> **Document section**
Ozoneocean at 5:45PM, Sept. 10, 2024
@PaulEberhardt - hmmm, I think it's more that they tend to use charisma and things we typically fall for as silly normal humans against us XD
PaulEberhardt at 5:04AM, Sept. 10, 2024
Every cult has a grain of truth that it somehow manages to make a cake of.
marcorossi at 1:58AM, Sept. 10, 2024
(2) many traditional martial arts have "kata" exercises (I use the term loosely), pre-coreographed fights where the opponent (uke) makes the exact movement so that the student (tori) can easily perform a "move" in the most perfect and linear way; while one can argue how useful these "kata" are for learning, when a gym makes a promotional show often the public will look at those katas, that make it look like if a perfect execution with no effort is the common case (it isn't). (2b) also some martial arts use stuff like wristloks that it is true can defeat a bigger opponent with comparatively small strenght, but are really really difficult to do in a real fight unless you are super good and the opponent is a moron because you have to grab him in a very specific way to make it work. These things are not pure "bullshido" because actually if you do a proper kote-gaeshi the opponent will fall, the problem is that it is extremely difficult to do a proper kote-gaeshi in reality.
marcorossi at 1:53AM, Sept. 10, 2024
As a long term dilettante pratictioner of martial arts (judo and Nippon kempo, that is a karate-like thing), while I agree that there is a cult-like mindset in this sort of things (look at any video of Yellow Bamboo to see the worst), there are IMHO also two other reasons: (1) in terms of media, often writers need an excuse to explain e.g. how James Bond can defeat 20 minions barehanded, or how Sherlock Holmes can survive a fall in a waterfall. Writers will just say that the hero is an expert in Jutsu-fu and rationalise everything (the more exotic jutsu-fu is the better, because readers can believe it more easily). This tends to create an unrealistic level of expectations about martial arts.

> **Dataset extract**
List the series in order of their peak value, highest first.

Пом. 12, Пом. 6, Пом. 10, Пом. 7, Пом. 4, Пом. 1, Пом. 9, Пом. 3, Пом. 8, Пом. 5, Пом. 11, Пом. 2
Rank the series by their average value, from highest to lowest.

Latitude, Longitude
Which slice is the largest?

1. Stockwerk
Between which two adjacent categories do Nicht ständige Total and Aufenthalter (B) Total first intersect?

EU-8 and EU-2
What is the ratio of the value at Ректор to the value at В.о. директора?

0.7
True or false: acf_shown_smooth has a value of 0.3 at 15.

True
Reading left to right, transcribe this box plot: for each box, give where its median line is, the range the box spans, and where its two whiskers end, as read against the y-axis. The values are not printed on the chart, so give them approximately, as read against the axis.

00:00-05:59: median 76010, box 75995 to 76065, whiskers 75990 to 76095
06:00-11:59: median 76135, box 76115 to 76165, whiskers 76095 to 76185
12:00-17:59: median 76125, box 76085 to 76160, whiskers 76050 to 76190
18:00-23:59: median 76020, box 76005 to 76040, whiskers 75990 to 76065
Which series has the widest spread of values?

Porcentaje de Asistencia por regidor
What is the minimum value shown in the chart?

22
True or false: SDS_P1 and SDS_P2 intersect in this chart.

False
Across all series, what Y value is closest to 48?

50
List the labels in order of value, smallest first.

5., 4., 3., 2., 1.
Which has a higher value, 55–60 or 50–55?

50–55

> **Assignment**
Can you reproduce the whole martial arts comment thread above, word for word?

> **Expected output**
Ozoneocean at 5:45PM, Sept. 10, 2024
@PaulEberhardt - hmmm, I think it's more that they tend to use charisma and things we typically fall for as silly normal humans against us XD
PaulEberhardt at 5:04AM, Sept. 10, 2024
Every cult has a grain of truth that it somehow manages to make a cake of.
marcorossi at 1:58AM, Sept. 10, 2024
(2) many traditional martial arts have "kata" exercises (I use the term loosely), pre-coreographed fights where the opponent (uke) makes the exact movement so that the student (tori) can easily perform a "move" in the most perfect and linear way; while one can argue how useful these "kata" are for learning, when a gym makes a promotional show often the public will look at those katas, that make it look like if a perfect execution with no effort is the common case (it isn't). (2b) also some martial arts use stuff like wristloks that it is true can defeat a bigger opponent with comparatively small strenght, but are really really difficult to do in a real fight unless you are super good and the opponent is a moron because you have to grab him in a very specific way to make it work. These things are not pure "bullshido" because actually if you do a proper kote-gaeshi the opponent will fall, the problem is that it is extremely difficult to do a proper kote-gaeshi in reality.
marcorossi at 1:53AM, Sept. 10, 2024
As a long term dilettante pratictioner of martial arts (judo and Nippon kempo, that is a karate-like thing), while I agree that there is a cult-like mindset in this sort of things (look at any video of Yellow Bamboo to see the worst), there are IMHO also two other reasons: (1) in terms of media, often writers need an excuse to explain e.g. how James Bond can defeat 20 minions barehanded, or how Sherlock Holmes can survive a fall in a waterfall. Writers will just say that the hero is an expert in Jutsu-fu and rationalise everything (the more exotic jutsu-fu is the better, because readers can believe it more easily). This tends to create an unrealistic level of expectations about martial arts.